Just finished drying off a red buckling. Almost solid red only one small patch of white. He came out feet first .


----------



## Wlschwallenberg (Jan 4, 2013)

Congrats!


----------



## ksalvagno (Oct 6, 2009)

Glad the birth went fine.


----------



## GTAllen (Jul 22, 2012)

2 nd Red buckling is out now Pictures of all the kids from the past 2 days will be up tomorrow


----------



## GTAllen (Jul 22, 2012)

3rd one is out. A red doeling!


----------



## GTAllen (Jul 22, 2012)

:kidblue::kidblue::kidred: going to get them all finished up for the night


----------



## Crossroads Boers (Feb 19, 2011)

Awesome!! Love the reds!!


----------



## Wlschwallenberg (Jan 4, 2013)

Congrats x3!! Send some red baby vibes my way please.


----------



## mmiller (Apr 3, 2012)

Congratz!! Glad to hear the births are going well for you!


----------



## Tenacross (May 26, 2011)

GTAllen. you owe us pics my friend.


----------



## NyGoatMom (Jan 26, 2013)

Congrats....and yes, pics!


----------



## toth boer goats (Jul 20, 2008)

congrats


----------



## GTAllen (Jul 22, 2012)




----------



## GTAllen (Jul 22, 2012)




----------



## GTAllen (Jul 22, 2012)




----------



## Wlschwallenberg (Jan 4, 2013)

So cute!!!!


----------



## StarMFarm (Jan 17, 2013)

Congrats, I love your bathroom decorations by the way :laugh:


----------



## JaLyn (Oct 10, 2012)

aww they are adorable..


----------



## NyGoatMom (Jan 26, 2013)

Hey...they make goat rugs?!  How cute they all are!


----------



## clearwtrbeach (May 10, 2012)

Congrat, they are so cute. Agree, nice bathroom decorations.


----------



## HoosierShadow (Apr 20, 2010)

Awww they are adorable! Congrats!! Do you just keep them in the house at night because it's cold? That picture of them inside is just tooo cute!


----------



## GTAllen (Jul 22, 2012)

HoosierShadow said:


> Awww they are adorable! Congrats!! Do you just keep them in the house at night because it's cold? That picture of them inside is just tooo cute!

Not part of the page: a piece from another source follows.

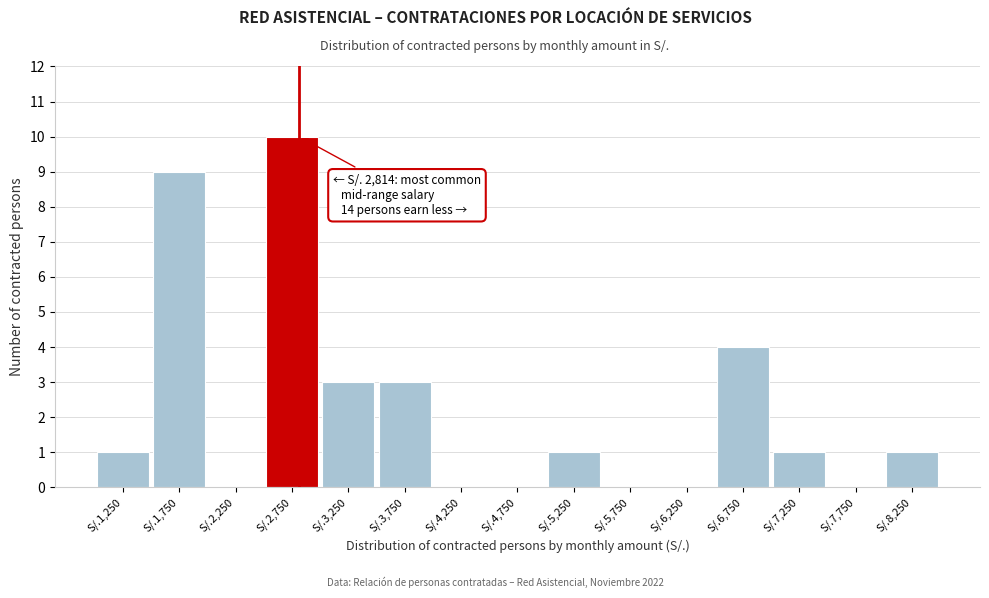

Reading left to right, list all the values displayed in this chart.

S/.1,250=1	S/.1,750=9	S/.2,250=0	S/.2,750=10	S/.3,250=3	S/.3,750=3	S/.4,250=0	S/.4,750=0	S/.5,250=1	S/.5,750=0	S/.6,250=0	S/.6,750=4	S/.7,250=1	S/.7,750=0	S/.8,250=1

I brought them all in the evening the 3 reds were born because it was pouring rain and sleeting. The high wind was driving the rain under the roof into the kidding pens. I covered the sides of the kidding better and they are all outside now. Plus I wanted to check them all out


----------



## Used2bmimi (Oct 3, 2012)

Awesome! Thanks for sharing! So fun to see them all!


----------